Note (*) this, of course, does not apply to start-ups trying to sell company pre-revenue i.e. only selling IP
Tip 5: Engage in Productive Joint-Ventures and Partnerships.
A good exit strategy dictates that you are actively engaged with other market players and become part of an ecosystem. Your business typically expands not only through direct sales but also through productive joint ventures and partnering relationships (OEM, Distribution, Licensing, etc…). Who else is doing development in your area? What opportunities are there for mutually beneficial business relationships or geographical expansions? Strong healthy relationships and dependencies are carefully firewalled from each other and from your IP ownership so that they do not become liabilities.

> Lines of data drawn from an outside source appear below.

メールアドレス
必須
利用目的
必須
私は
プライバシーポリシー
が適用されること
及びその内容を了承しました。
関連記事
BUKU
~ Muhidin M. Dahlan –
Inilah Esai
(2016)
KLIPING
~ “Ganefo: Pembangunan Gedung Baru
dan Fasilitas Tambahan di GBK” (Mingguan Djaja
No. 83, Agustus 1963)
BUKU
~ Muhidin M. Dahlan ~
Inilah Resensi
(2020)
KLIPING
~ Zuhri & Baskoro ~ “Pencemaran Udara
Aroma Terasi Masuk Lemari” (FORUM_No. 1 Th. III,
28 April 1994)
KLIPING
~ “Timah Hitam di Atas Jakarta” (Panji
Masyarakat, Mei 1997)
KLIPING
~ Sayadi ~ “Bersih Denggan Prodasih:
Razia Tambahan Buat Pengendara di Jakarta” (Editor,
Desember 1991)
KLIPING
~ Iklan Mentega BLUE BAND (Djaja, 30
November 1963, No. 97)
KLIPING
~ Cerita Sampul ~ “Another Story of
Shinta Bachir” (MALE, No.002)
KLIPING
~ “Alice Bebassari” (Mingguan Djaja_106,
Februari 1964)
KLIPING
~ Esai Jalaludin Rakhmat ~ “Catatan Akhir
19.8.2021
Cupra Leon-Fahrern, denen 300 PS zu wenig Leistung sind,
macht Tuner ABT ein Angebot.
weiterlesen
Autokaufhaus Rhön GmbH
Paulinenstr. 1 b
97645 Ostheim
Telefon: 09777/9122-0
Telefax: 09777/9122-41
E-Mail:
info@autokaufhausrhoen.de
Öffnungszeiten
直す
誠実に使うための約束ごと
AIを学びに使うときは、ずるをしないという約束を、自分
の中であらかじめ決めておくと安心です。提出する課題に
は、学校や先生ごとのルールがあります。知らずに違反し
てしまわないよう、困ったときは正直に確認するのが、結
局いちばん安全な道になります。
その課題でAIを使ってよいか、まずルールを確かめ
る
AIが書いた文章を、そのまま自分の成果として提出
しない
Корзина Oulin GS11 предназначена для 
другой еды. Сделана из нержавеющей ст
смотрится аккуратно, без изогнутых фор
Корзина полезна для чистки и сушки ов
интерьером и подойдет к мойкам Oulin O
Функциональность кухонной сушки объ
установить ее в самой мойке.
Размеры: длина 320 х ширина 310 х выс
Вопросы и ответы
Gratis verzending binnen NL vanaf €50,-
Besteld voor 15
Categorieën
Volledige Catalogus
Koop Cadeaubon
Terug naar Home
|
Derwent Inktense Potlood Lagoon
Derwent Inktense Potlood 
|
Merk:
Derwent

Tip 6: Develop a Strong Advisory Board.
A good advisory board not only gives you strong advice but also gives you more credibility in the eyes of an acquirer. Your advisory board should extend your reach into the market’s ecosystem through board member connections. Invest some effort into identifying suitable advisory members with strong market relationships and managing their relationship with your company. An advisory board should meet at least once a year, (preferably more) and be compensated, typically in equity.
Tip 7: Legal MATTERS!
A business goes beyond technology and intellectual property. It consists of people, customers, suppliers and a mesh of complex relationships. Make sure your relationships with different stakeholders are well and clearly managed. An acquirer wants to buy a running business and maximize their profit. They do not want to buy liabilities, problems, struggling shareholders, or “potential risks and time bombs.” Scrutinize all term sheets, by-laws, and management rights documents. Are you setup correctly to provide acquirers with an easy to transfer, legally hassle-free package? Consider also the location of that asset, applicable laws, taxes and R&D government credits.
The above will also make it easier to raise future financing and scale your business, so even the entrepreneurs who just want to “build a big business” should consider executing well on the above tips!
A Final Word
Good entrepreneurship is about focusing with limited resources on the few things that matter. The ultimate sale of the company is definitely worth your, and your team’s attention. Company sale should be at the core of your efforts, not considered an extravagant extra!